Ich stimme mit Nietzsche im folgenden Text viel überein, allerdings mit dem Einwand, dass die Bereitschaft für das "Kommen Gottes" nicht unbedingt nur eine "zarte" Gelassenheit ist. Ich meine, sie hat durchaus auch kämpferische Qualitäten (– auch das ist vielleicht typbedingt).

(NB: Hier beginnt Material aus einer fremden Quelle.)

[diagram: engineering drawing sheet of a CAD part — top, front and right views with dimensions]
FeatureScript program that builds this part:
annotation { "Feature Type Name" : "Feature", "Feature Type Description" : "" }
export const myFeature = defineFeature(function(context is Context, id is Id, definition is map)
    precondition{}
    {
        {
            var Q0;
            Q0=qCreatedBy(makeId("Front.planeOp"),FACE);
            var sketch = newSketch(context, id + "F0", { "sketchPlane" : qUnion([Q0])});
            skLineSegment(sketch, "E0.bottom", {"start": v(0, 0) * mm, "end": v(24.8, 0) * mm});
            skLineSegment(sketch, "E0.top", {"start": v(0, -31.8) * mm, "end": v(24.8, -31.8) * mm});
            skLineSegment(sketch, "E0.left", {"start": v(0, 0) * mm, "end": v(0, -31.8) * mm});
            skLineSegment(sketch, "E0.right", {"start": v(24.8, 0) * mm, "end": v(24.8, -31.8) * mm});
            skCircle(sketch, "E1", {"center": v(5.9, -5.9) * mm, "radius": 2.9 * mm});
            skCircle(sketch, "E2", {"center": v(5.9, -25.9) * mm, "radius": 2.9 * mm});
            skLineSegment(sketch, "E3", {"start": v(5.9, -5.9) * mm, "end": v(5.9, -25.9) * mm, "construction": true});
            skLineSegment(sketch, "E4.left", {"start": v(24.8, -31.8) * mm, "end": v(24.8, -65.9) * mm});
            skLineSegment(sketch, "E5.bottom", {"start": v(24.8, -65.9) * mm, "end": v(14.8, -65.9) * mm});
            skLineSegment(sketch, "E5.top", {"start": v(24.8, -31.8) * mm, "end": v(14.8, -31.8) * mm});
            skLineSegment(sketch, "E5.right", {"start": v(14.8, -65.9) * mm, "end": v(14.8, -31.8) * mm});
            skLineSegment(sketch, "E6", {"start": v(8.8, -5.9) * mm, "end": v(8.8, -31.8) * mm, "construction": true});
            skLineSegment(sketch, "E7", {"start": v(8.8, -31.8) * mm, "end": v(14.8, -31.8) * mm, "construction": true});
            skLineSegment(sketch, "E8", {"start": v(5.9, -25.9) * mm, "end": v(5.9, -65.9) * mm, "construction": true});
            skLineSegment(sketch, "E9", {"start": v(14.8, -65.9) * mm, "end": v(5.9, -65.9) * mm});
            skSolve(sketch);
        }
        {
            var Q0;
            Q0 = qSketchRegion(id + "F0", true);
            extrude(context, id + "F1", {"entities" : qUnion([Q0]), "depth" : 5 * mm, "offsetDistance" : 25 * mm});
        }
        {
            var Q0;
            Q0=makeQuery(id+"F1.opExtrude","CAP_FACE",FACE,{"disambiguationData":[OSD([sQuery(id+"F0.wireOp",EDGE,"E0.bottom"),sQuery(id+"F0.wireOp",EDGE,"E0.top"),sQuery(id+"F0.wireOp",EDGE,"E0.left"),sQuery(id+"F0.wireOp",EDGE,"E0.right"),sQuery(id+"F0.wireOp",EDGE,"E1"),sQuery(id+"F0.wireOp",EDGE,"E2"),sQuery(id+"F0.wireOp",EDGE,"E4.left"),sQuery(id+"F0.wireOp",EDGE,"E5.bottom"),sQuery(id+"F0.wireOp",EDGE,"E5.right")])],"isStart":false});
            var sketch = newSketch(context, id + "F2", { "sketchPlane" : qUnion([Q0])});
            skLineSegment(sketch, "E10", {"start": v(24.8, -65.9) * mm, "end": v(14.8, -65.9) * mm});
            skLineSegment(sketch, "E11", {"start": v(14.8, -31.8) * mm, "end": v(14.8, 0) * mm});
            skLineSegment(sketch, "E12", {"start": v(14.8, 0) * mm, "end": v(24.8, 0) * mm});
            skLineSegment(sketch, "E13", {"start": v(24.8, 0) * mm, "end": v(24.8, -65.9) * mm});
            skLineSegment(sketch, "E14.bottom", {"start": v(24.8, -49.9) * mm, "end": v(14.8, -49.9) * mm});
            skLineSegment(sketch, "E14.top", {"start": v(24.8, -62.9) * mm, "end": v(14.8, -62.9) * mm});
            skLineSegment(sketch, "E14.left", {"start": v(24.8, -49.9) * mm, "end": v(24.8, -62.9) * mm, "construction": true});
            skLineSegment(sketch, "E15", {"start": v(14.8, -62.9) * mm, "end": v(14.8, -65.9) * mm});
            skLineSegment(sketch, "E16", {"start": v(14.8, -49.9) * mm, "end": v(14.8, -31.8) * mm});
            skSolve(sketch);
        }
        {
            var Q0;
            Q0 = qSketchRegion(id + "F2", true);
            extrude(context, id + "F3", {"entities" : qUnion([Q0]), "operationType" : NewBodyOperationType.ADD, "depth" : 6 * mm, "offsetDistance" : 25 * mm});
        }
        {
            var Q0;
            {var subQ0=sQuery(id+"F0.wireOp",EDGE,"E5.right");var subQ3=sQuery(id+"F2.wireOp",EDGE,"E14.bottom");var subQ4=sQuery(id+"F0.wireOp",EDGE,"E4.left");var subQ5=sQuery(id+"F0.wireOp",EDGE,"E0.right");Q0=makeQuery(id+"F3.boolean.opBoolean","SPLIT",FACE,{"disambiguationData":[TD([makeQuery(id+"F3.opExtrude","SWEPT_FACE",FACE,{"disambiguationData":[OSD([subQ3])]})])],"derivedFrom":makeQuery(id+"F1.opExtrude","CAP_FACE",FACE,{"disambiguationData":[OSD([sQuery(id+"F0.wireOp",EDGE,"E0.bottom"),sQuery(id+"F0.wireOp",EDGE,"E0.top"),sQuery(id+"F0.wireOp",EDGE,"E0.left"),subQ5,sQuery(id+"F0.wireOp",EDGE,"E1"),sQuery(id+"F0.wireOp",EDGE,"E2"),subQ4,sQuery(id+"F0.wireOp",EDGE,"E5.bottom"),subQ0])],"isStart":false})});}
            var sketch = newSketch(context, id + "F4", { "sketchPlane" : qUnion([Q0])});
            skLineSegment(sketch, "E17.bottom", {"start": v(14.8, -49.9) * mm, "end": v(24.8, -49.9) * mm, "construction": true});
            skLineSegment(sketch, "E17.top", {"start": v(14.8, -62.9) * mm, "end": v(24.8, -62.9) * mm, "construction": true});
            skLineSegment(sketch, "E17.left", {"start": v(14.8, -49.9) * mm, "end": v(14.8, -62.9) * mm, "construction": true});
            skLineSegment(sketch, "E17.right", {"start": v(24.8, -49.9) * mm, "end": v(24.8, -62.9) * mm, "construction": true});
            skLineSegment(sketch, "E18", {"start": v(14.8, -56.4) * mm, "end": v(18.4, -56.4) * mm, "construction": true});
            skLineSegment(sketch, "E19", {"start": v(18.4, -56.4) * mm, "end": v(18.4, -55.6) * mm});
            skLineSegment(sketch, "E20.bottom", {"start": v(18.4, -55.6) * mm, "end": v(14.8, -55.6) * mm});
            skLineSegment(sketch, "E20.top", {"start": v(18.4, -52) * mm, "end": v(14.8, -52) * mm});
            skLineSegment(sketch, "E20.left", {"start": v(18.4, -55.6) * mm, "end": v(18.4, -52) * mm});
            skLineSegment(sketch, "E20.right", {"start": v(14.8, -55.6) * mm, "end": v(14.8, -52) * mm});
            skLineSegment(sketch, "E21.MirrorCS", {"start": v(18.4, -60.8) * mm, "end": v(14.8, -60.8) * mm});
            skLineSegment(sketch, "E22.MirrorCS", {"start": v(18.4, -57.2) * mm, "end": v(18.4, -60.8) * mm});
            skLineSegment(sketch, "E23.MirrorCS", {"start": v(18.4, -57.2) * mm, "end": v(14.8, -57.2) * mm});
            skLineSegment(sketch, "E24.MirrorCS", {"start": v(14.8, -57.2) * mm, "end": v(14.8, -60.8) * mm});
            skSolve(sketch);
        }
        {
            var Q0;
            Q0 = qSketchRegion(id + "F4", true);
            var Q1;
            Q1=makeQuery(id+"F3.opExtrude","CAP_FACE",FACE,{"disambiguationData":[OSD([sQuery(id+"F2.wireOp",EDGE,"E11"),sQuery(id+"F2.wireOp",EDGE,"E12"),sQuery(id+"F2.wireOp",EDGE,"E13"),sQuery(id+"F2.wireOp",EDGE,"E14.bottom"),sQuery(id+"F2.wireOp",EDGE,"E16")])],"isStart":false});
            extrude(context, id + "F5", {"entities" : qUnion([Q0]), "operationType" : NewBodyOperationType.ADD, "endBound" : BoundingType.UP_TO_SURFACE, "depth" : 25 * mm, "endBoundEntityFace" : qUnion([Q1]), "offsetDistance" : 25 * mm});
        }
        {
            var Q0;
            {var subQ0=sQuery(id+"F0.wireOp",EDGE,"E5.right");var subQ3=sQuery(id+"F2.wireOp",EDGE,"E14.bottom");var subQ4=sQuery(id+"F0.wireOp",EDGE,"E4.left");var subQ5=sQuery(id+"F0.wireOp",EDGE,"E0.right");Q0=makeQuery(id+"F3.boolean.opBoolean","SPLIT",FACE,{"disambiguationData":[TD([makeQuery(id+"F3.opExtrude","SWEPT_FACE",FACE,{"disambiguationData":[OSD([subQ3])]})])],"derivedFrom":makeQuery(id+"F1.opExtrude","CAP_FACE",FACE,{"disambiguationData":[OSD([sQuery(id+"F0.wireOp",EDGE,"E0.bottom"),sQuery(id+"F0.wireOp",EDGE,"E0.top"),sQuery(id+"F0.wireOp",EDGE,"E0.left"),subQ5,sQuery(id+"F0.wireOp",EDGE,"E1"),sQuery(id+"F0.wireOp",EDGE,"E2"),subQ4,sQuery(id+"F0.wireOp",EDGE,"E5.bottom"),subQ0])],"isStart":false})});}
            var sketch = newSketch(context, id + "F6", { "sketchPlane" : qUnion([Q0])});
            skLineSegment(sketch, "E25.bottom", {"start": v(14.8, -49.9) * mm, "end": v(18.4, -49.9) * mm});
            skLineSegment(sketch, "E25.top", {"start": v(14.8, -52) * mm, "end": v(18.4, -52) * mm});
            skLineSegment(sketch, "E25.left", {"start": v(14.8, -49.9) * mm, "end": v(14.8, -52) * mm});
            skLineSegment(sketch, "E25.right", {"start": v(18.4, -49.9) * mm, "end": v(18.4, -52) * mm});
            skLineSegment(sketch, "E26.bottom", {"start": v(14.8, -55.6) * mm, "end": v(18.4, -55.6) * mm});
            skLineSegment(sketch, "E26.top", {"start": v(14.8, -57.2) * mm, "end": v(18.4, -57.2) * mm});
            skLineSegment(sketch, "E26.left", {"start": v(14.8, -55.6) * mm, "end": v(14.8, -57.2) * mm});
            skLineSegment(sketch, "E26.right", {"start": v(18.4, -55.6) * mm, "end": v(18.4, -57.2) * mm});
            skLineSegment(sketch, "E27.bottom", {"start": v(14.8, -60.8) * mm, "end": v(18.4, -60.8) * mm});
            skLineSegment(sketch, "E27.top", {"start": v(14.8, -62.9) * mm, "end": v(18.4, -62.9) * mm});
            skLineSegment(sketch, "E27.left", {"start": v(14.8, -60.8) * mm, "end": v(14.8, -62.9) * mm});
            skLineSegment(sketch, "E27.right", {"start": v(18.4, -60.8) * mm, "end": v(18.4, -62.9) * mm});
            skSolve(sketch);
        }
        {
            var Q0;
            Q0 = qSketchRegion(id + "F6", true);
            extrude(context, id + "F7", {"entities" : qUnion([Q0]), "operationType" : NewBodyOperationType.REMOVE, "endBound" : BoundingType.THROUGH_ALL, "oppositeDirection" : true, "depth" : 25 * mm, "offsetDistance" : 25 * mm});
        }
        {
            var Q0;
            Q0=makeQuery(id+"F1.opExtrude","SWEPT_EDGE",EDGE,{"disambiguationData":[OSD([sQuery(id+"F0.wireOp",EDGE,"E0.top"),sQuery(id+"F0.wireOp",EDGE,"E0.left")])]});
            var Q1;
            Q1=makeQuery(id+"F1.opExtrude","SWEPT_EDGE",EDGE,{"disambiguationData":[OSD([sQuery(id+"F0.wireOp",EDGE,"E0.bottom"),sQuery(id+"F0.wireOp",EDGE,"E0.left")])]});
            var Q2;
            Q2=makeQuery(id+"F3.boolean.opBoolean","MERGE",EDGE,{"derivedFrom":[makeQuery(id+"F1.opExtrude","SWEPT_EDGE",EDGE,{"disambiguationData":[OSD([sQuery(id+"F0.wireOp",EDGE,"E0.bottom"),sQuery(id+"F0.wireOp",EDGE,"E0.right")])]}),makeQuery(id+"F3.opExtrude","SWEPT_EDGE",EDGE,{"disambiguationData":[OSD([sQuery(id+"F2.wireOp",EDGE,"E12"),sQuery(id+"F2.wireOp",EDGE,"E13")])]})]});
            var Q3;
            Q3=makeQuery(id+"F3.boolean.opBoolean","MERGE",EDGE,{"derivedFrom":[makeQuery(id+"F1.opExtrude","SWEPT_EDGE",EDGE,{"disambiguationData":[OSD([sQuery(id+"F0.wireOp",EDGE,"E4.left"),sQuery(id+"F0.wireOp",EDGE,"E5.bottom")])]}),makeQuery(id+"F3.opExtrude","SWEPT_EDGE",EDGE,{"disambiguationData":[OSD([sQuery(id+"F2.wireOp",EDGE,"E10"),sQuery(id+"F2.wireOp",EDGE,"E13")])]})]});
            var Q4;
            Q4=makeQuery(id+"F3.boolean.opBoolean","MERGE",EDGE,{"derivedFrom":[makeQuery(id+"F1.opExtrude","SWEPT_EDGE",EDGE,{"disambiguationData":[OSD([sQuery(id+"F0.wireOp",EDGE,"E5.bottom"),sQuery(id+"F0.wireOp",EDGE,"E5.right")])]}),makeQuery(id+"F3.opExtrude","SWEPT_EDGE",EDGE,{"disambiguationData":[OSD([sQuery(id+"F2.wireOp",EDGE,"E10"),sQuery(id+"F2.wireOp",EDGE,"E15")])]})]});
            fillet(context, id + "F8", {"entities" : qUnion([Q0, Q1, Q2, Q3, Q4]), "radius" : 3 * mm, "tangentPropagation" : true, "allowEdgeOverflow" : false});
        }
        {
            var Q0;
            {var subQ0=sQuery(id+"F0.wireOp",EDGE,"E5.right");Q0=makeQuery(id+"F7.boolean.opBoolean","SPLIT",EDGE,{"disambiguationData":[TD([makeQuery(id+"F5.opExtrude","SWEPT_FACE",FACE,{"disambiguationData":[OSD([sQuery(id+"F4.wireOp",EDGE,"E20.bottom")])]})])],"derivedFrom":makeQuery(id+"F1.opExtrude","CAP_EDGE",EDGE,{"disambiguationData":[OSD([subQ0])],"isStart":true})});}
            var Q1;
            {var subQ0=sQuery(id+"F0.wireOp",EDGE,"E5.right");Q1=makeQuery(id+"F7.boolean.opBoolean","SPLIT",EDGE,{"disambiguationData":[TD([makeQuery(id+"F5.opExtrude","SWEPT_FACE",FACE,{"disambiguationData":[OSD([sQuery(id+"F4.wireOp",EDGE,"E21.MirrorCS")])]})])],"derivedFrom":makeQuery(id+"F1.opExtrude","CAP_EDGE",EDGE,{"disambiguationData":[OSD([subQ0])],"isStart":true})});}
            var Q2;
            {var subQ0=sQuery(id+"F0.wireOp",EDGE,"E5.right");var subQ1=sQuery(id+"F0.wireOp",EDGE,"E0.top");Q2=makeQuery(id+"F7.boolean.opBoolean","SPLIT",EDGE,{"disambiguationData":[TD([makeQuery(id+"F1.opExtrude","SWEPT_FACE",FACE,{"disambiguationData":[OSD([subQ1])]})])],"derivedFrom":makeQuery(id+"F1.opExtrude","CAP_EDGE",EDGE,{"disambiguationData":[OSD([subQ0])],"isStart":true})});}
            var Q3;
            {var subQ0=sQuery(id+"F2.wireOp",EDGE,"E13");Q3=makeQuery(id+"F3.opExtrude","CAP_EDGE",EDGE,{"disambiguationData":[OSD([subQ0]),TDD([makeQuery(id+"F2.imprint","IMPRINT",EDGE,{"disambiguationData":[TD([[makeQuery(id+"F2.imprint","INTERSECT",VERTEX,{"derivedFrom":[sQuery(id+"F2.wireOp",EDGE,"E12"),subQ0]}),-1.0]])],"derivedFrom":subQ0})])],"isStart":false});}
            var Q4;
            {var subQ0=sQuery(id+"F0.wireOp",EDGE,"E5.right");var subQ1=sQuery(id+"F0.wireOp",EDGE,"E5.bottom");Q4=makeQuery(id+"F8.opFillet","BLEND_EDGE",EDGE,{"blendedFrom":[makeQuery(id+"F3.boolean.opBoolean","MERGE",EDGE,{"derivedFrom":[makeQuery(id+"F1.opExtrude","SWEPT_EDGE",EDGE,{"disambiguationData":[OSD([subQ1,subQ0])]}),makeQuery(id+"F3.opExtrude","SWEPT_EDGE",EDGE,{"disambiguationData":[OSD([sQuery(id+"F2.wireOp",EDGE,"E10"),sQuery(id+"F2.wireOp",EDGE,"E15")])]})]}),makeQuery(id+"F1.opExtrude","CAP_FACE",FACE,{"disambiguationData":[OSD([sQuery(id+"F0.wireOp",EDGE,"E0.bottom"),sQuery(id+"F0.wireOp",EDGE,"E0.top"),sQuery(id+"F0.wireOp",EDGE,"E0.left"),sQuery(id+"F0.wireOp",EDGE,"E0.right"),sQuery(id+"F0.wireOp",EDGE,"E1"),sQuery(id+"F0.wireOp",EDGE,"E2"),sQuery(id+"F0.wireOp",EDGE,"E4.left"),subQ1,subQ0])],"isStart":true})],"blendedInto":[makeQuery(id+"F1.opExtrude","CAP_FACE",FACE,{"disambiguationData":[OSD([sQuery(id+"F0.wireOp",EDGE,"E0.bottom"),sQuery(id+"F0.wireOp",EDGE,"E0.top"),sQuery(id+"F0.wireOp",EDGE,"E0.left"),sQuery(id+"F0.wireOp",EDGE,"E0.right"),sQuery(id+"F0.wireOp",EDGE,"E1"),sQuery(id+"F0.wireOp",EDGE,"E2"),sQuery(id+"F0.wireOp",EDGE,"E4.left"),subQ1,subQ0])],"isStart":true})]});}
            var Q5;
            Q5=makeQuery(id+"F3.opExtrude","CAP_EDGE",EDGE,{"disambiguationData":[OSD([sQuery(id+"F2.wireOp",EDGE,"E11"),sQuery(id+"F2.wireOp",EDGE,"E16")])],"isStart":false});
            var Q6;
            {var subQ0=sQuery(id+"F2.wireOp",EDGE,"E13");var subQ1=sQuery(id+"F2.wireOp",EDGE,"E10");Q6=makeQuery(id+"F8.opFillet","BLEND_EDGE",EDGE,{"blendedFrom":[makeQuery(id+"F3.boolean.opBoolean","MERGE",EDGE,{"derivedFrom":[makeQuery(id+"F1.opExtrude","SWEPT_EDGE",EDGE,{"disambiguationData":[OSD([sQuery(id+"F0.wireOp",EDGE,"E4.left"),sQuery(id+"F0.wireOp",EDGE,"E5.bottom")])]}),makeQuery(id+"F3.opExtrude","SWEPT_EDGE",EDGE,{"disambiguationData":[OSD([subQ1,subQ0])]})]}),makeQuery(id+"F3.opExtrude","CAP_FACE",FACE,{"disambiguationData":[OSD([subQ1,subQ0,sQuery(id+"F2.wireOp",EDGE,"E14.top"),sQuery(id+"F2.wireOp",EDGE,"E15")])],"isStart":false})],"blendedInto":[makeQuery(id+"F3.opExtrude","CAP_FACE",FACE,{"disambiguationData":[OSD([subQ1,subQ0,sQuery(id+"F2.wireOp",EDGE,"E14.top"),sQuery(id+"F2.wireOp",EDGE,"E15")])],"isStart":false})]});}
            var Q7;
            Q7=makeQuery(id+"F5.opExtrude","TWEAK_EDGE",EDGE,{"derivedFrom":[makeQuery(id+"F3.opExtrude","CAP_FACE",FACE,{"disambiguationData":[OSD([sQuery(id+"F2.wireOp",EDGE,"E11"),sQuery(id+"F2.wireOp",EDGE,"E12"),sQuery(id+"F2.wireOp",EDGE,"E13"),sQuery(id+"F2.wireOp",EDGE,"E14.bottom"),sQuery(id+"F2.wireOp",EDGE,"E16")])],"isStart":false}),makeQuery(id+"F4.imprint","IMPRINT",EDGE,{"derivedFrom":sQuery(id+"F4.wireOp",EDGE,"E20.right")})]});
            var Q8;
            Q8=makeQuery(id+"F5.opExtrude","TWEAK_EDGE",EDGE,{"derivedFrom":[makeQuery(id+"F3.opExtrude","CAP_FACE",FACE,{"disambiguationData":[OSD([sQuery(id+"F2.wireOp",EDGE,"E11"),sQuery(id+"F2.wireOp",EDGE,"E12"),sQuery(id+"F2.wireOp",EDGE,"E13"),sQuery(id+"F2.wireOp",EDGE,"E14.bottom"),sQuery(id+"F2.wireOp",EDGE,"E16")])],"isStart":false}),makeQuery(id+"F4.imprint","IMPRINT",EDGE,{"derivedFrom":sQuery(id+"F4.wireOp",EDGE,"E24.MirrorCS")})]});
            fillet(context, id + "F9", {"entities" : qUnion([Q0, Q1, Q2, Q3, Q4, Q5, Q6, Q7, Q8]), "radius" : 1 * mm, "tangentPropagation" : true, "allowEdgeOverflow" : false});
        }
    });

Hat man wohl beachtet, inwiefern zu einem eigentlich religiösen Leben (und sowohl zu seiner mikroskopischen Lieblings-Arbeit der Selbstprüfung als zu jener zarten Gelassenheit, welche sich »Gebet« nennt und eine beständige Bereitschaft für das »Kommen Gottes« ist –) der äußere Müßiggang oder Halb-Müßiggang nottut, ich meine der Müßiggang mit gutem Gewissen, von alters her, von Geblüt, dem das Aristokraten-Gefühl nicht ganz fremd ist, daß Arbeit schändet – nämlich Seele und Leib gemein macht? Und daß folglich die moderne, lärmende, Zeit-auskaufende, auf sich stolze, dumm-stolze Arbeitsamkeit, mehr als alles übrige, gerade zum »Unglauben« erzieht und vorbereitet? Unter denen, welche zum Beispiel jetzt in Deutschland abseits von der Religion leben, finde ich Menschen von vielerlei Art und Abkunft der »Freidenkerei«, vor allem aber eine Mehrzahl solcher, denen Arbeitsamkeit, von Geschlecht zu Geschlecht, die religiösen Instinkte aufgelöst hat: so daß sie gar nicht mehr wissen, wozu Religionen nütze sind, und nur mit einer Art stumpfen Erstaunens ihr Vorhandensein in der Welt gleichsam registrieren. Sie fühlen sich schon reichlich in Anspruch genommen, diese braven Leute, sei es von ihren Geschäften, sei es von ihren Vergnügungen, gar nicht zu reden vom »Vaterlande« und den Zeitungen und den »Pflichten der Familie«: es scheint, daß sie gar keine Zeit für die Religion übrig haben, zumal es ihnen unklar bleibt, ob es sich dabei um ein neues Geschäft oder ein neues Vergnügen handelt – denn unmöglich, sagen sie sich, geht man in die Kirche, rein um sich die gute Laune zu verderben.